## EXERCISE REQUIREMENTS:
Each word in the data below should be copied exactly; the images should not.

## Dataset excerpts:
..........

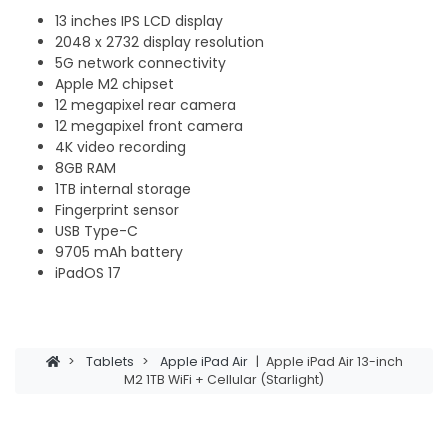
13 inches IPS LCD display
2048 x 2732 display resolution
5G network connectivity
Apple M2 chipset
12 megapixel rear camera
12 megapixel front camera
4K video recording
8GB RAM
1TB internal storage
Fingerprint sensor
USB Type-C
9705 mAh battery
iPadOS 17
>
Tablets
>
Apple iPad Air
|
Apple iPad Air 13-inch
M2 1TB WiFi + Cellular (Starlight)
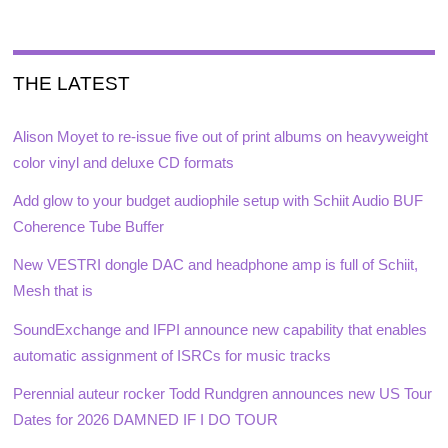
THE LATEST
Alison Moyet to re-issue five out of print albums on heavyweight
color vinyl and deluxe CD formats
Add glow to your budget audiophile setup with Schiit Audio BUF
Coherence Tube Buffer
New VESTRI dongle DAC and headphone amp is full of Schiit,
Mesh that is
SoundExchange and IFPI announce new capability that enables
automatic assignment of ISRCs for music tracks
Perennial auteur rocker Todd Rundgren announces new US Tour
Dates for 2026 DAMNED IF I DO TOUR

..........

## TASK OUTPUT:
13 inches IPS LCD display
2048 x 2732 display resolution
5G network connectivity
Apple M2 chipset
12 megapixel rear camera
12 megapixel front camera
4K video recording
8GB RAM
1TB internal storage
Fingerprint sensor
USB Type-C
9705 mAh battery
iPadOS 17
>
Tablets
>
Apple iPad Air
|
Apple iPad Air 13-inch
M2 1TB WiFi + Cellular (Starlight)
THE LATEST
Alison Moyet to re-issue five out of print albums on heavyweight
color vinyl and deluxe CD formats
Add glow to your budget audiophile setup with Schiit Audio BUF
Coherence Tube Buffer
New VESTRI dongle DAC and headphone amp is full of Schiit,
Mesh that is
SoundExchange and IFPI announce new capability that enables
automatic assignment of ISRCs for music tracks
Perennial auteur rocker Todd Rundgren announces new US Tour
Dates for 2026 DAMNED IF I DO TOUR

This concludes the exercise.